Detachment is absence of emotional dependence, not absence of emotion
Some people fear, “If I become detached, will I become emotionless, uncaring, stone-hearted?”
No, detachment empowers us to care truly for others, for it frees us from emotional dependence on them. When we are emotionally dependent on someone, we make decisions based on considerations of their pleasure alone without considering any higher principles or purposes. Being driven by such narrow considerations, we often act against their best interests and even our best interests.
In general, if getting others’ approval becomes the sole determiner of our actions, we can’t act assertively even when it’s necessary. For example, if a physician hesitates to give an injection to a child just because the child starts screaming at them, they will fail in their duty. Multiply this scenario a million times over in gravity and we get a sense of Dhritarashtra’s dereliction of duty because of his excessive attachment to his son, Duryodhana. Because he was so emotionally dependent on Duryodhana, Dhritarashtra could never strongly put his foot down, even when Duryodhana wanted to do reprehensible things to the extent of killing his cousins or even disrobing their wife in public.

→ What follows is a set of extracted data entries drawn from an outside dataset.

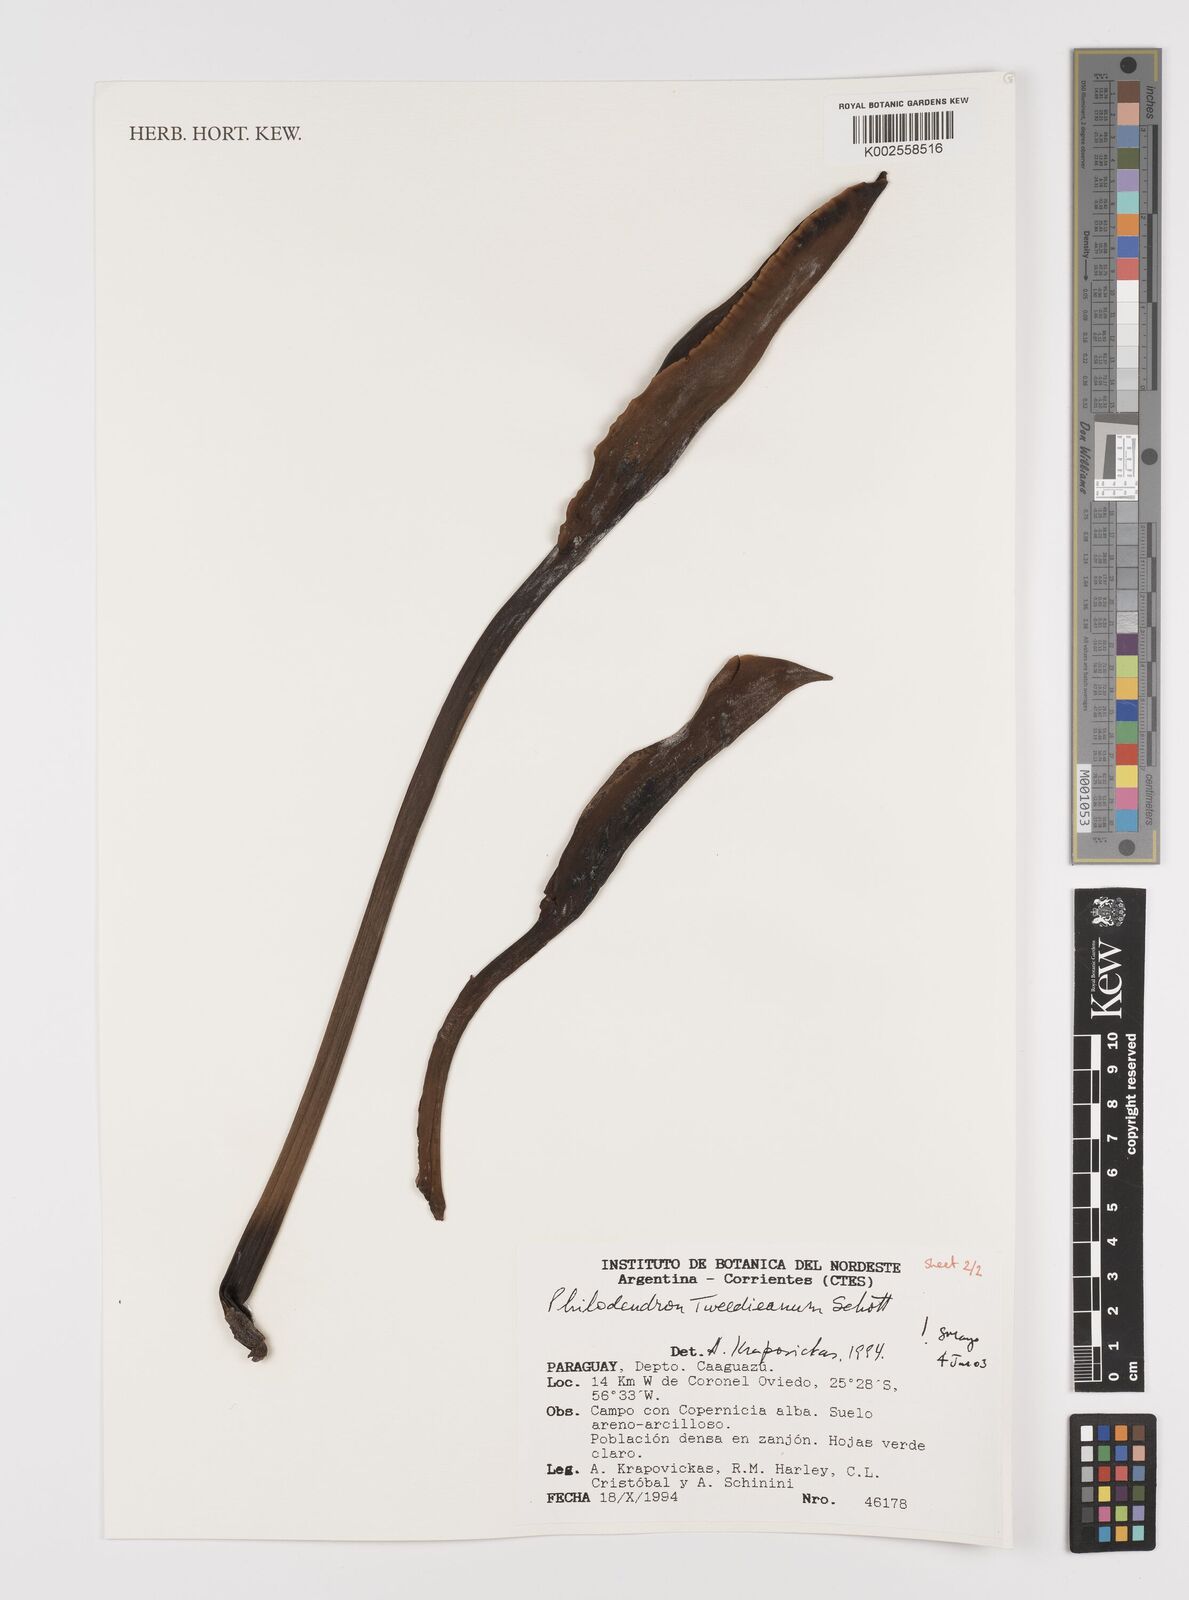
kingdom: Plantae
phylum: Tracheophyta
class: Liliopsida
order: Alismatales
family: Araceae
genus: Thaumatophyllum
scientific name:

Dhritarashtra’s attachment comes out in the Bhagavad-gita’s first verse (01.01) wherein he sees only Duryodhana’s party as his party, and he treats as enemies his nephews, even though they revered him like a father figure and even though he was meant to act as a surrogate father after the untimely demise of their father. If he had been even slightly detached from Duryodhana, he could have acted assertively to give the Pandavas their due, to protect Duryodhana from a painful death and to protect the world from the catastrophic Kurukshetra war.
Dhritarashtra’s example illustrates that attachment weakens, whereas detachment empowers. When we cultivate detachment, we become empowered to have emotions without having emotions subvert our principle-centered life.
Think it over:
- How does detachment enable us to care truly for others? Explain with example.
- How did emotional dependence disempower Dhritarashtra?
- How can detachment empower us?
01.01 Dhritarashtra said: O Sanjaya, after my sons and the sons of Pandu assembled in the place of pilgrimage at Kuruksetra, desiring to fight, what did they do?